Thatcher and the rest of the library staff are working with National Library Relocation, the only company in the United States that moves libraries, who will arrive next week to start taking measurements in the library. “The result is going to be wonderful,” Thatcher said. “We will have a library that is zoned efficiently in terms of heating and cooling, and we will have lots of spaces for students, [which] will be open longer than the library. So the library will have what is a real Learning Commons.”

Many students were disappointed that the library won’t be done until after their graduation, but they plan to come and visit as alumni when it is finished. “I’m excited to see what happens,” Caeli Barbour, a Speech Therapy major graduating in December 2024, expressed. “It’ll be nice to see a newer space.” She and her friend, Isabelle Ewell, a Biology major graduating in the Spring of 2025, joked, “We can come back and say, ‘In our day, it didn’t look like this! It wasn’t this nice! It’s good that they’re revamping the library, because I know some of it is really old,” Ewell commented.

While there are many students happy that the library will have a new look, there was a great amount of other students who were very unhappy, not because of its closing, but because Stockton prioritized the library over other projects the campus desperately needs. Most students thought a new parking garage and Housing I renovations were much more important than the library. A parking garage or an extra parking lot is something students have asked about for years, yet the school doesn’t seem to be planning on adding new parking anytime soon.
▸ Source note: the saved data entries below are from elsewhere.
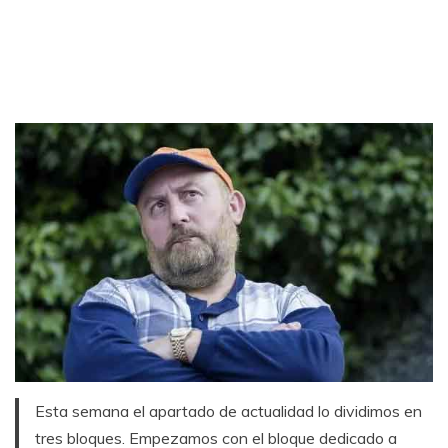
Esta semana el apartado de actualidad lo dividimos en
tres bloques. Empezamos con el bloque dedicado a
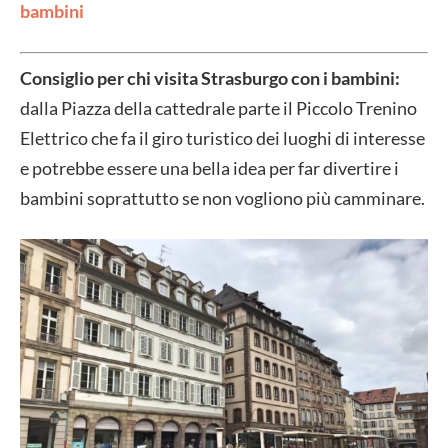
bambini
Consiglio per chi visita Strasburgo con i bambini:
dalla Piazza della cattedrale parte il Piccolo Trenino
Elettrico che fa il giro turistico dei luoghi di interesse
e potrebbe essere una bella idea per far divertire i
bambini soprattutto se non vogliono più camminare.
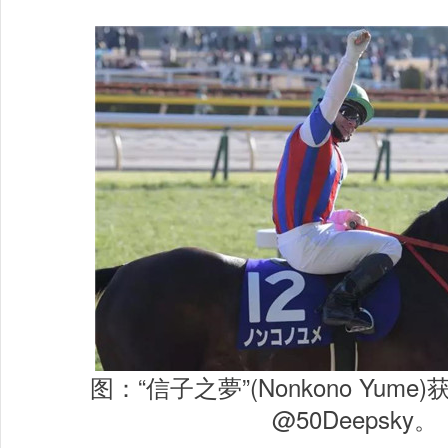
图：“信子之夢”(Nonkono Yum
@50Deepsky。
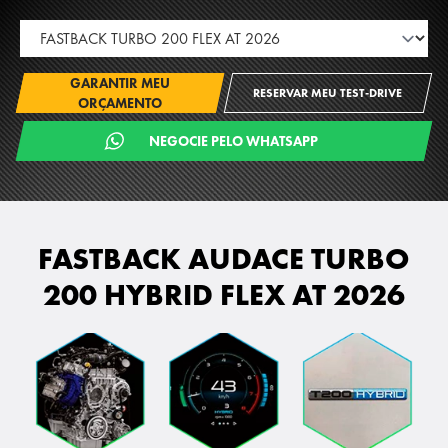
GARANTIR MEU
RESERVAR MEU TEST-DRIVE
ORÇAMENTO
NEGOCIE PELO WHATSAPP
FASTBACK AUDACE TURBO
200 HYBRID FLEX AT 2026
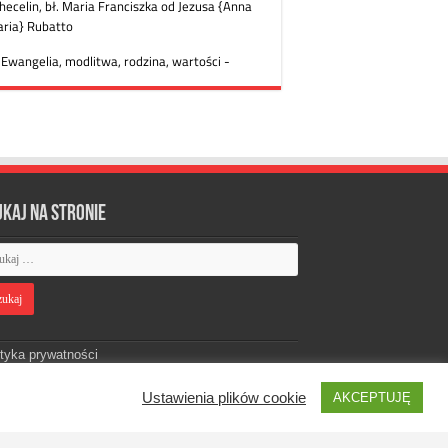
ukaj na stronie
ityka prywatności
Ustawienia plików cookie
AKCEPTUJĘ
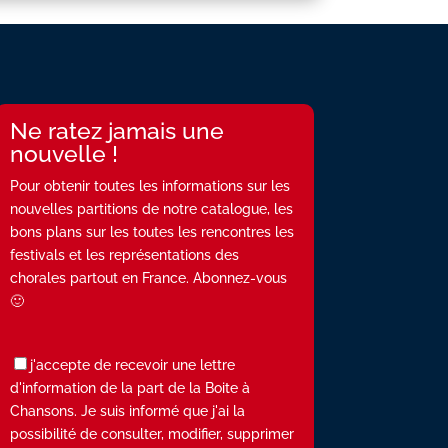
Ne ratez jamais une
nouvelle !
Pour obtenir toutes les informations sur les
nouvelles partitions de notre catalogue, les
bons plans sur les toutes les rencontres les
festivals et les représentations des
chorales partout en France. Abonnez-vous
🙂
j'accepte de recevoir une lettre
d'information de la part de la Boite à
Chansons. Je suis informé que j'ai la
possibilité de consulter, modifier, supprimer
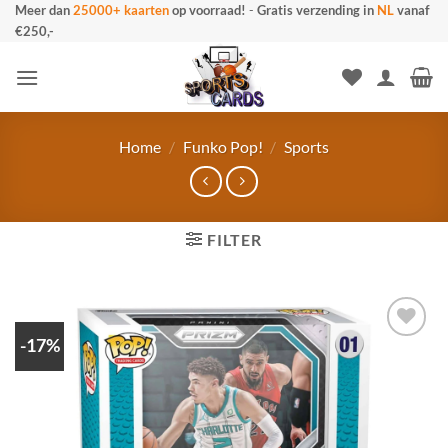
Ga
Meer dan
25000+ kaarten
op voorraad!
-
Gratis verzending in
NL
vanaf
€250,-
naar
inhoud
Home
/
Funko Pop!
/
Sports
FILTER
-17%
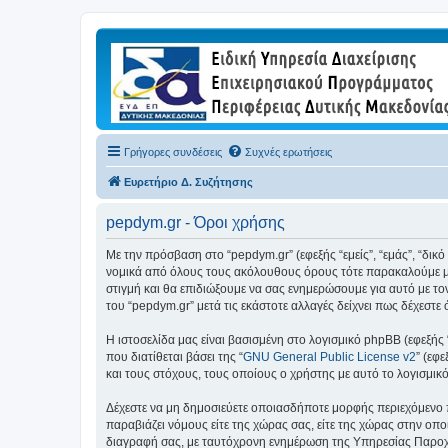
Γρήγορες συνδέσεις
Συχνές ερωτήσεις
Ευρετήριο Δ. Συζήτησης
pepdym.gr - Όροι χρήσης
Με την πρόσβαση στο “pepdym.gr” (εφεξής “εμείς”, “εμάς”, “δικ
νομικά από όλους τους ακόλουθους όρους τότε παρακαλούμε μη
στιγμή και θα επιδιώξουμε να σας ενημερώσουμε για αυτό με τ
του “pepdym.gr” μετά τις εκάστοτε αλλαγές δείχνει πως δέχεστ
Η ιστοσελίδα μας είναι βασισμένη στο λογισμικό phpBB (εφεξής
που διατίθεται βάσει της “
GNU General Public License v2
” (εφ
και τους στόχους, τους οποίους ο χρήστης με αυτό το λογισμι
Δέχεστε να μη δημοσιεύετε οποιασδήποτε μορφής περιεχόμενο π
παραβιάζει νόμους είτε της χώρας σας, είτε της χώρας στην οποί
διαγραφή σας, με ταυτόχρονη ενημέρωση της Υπηρεσίας Παροχή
Many were very upset that the school decided on the library instead of parking. The problem has gotten to the point that many students arrive over 30 minutes late to their classes because of how long it takes to find a parking space.
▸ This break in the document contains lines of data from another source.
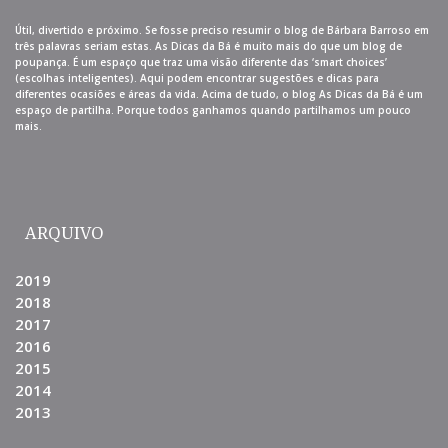
Útil, divertido e próximo. Se fosse preciso resumir o blog de Bárbara Barroso em
três palavras seriam estas. As Dicas da Bá é muito mais do que um blog de
poupança. É um espaço que traz uma visão diferente das ‘smart choices’
(escolhas inteligentes). Aqui podem encontrar sugestões e dicas para
diferentes ocasiões e áreas da vida. Acima de tudo, o blog As Dicas da Bá é um
espaço de partilha. Porque todos ganhamos quando partilhamos um pouco
mais.
ARQUIVO
2019
2018
2017
2016
2015
2014
2013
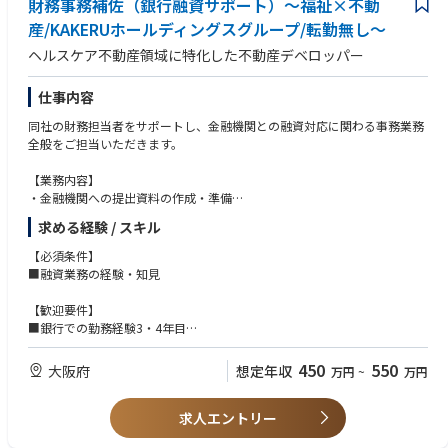
財務事務補佐（銀行融資サポート）～福祉×不動
産/KAKERUホールディングスグループ/転勤無し～
ヘルスケア不動産領域に特化した不動産デベロッパー
仕事内容
同社の財務担当者をサポートし、金融機関との融資対応に関わる事務業務
全般をご担当いただきます。
【業務内容】
・金融機関への提出資料の作成・準備
・融資申請に関する各種書類の取りまとめ
求める経験 / スキル
・不動産開発・建築プロジェクトごとの進捗管理
・物件の取得、着工、上棟、竣工など各工程における融資実行タイミング
【必須条件】
の管理
■融資業務の経験・知見
・関係部署との連携およびスケジュール調整
・財務担当者への進捗報告・情報共有
【歓迎要件】
・その他、財務関連の事務サポート業務
■銀行での勤務経験3・4年目
■不動産業界での勤務経験
融資業務そのものを担当するというよりも、財務担当者が円滑に業務を進
450
550
大阪府
想定年収
万円
~
万円
められるようサポートし、各案件の資金調達スケジュールを管理するポジ
ションです。
求人エントリー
Even the shuttle services are deemed unreliable by students, especially those living in the Atlantic City or Chris Gaupp apartment complexes. Isabella Trimble, a graduating Social Work student, commented, “The school should prioritize parking because we have more students that commute than students who live in. Second, they should provide more food options because most of the food here isn’t great.”
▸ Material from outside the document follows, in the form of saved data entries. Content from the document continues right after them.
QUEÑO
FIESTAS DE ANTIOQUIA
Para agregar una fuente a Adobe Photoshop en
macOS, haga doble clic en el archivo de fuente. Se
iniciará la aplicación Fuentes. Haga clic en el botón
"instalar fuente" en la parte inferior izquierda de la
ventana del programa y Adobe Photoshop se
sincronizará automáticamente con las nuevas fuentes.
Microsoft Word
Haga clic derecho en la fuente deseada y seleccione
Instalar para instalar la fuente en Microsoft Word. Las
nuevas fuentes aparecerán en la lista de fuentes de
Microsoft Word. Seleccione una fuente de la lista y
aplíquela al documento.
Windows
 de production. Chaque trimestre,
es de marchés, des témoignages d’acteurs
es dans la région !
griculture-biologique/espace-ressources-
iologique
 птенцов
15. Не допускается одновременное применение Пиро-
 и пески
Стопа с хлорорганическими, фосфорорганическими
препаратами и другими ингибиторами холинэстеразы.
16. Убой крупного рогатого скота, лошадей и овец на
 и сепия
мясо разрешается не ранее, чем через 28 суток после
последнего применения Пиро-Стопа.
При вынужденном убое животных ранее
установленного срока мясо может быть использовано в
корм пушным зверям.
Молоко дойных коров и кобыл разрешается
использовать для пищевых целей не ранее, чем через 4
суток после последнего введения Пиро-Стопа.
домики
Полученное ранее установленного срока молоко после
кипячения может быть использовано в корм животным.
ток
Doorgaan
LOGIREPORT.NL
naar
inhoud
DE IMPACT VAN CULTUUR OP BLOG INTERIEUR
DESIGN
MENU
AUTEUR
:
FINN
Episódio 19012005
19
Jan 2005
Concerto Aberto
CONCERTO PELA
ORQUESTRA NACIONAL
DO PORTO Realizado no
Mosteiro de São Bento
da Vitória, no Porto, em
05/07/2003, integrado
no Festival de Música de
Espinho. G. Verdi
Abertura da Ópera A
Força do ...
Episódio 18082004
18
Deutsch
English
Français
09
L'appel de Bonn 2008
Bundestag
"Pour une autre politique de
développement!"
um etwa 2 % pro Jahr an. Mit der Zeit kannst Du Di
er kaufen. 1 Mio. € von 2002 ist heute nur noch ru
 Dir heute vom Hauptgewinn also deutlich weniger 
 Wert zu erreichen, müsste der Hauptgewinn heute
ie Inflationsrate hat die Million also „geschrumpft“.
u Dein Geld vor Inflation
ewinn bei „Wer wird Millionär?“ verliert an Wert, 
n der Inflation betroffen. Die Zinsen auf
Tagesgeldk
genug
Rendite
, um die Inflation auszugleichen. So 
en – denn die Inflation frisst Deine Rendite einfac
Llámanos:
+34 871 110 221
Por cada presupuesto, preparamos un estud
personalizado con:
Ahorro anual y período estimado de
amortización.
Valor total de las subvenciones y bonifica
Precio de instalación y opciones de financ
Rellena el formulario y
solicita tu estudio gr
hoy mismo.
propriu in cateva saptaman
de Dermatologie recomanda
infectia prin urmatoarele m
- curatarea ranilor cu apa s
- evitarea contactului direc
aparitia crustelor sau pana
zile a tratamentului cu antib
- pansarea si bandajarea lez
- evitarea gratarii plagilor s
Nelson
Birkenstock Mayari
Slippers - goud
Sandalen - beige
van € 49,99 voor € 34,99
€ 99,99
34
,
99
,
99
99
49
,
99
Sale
Many complained about insect and spider infestations in Housings I, IV, and V that have not been properly dealt with. One apartment in Housing V had to deal with an ant infestation in their kitchen. While they sent a work order in, it was not answered until a week later, after the ants had all died thanks to the students’ efforts to keep the ants away from their food. A student residing in Housing I was very upset that housing payments were so high while the quality of housing was so low. “It’s absolutely ridiculous that we still have bugs, leaking sinks that still leak after they ‘fix’ them, and the mold problem that has made so many of us sick.”

Housing I and the Freshman housing needs so much renovation, and they’re ignoring it,” the student said. The student felt unheard by staff, having sent work orders and complaints about the issues mentioned, but never received adequate assistance. After hearing about the $19.5 million grant given to the library, the student was outraged that the money wasn’t put towards making more comfortable and healthy spaces for students to live in. Housing I itself is very old, being the first housing built on campus in the 70s, and is often uncomfortable for students with the lack of windows, small bathrooms for multiple people, and steep stairs students have to haul their belongings up instead of a convenient elevator. Students also have to walk a long way to the laundry room if they don’t live close enough to E court, which is uncomfortable and even dangerous in stormy or cold weather.

Despite the ‘what-ifs’ surrounding how the money could have been spent, the renovations to the library are long overdue and are bound to bring promise to the future of Stockton.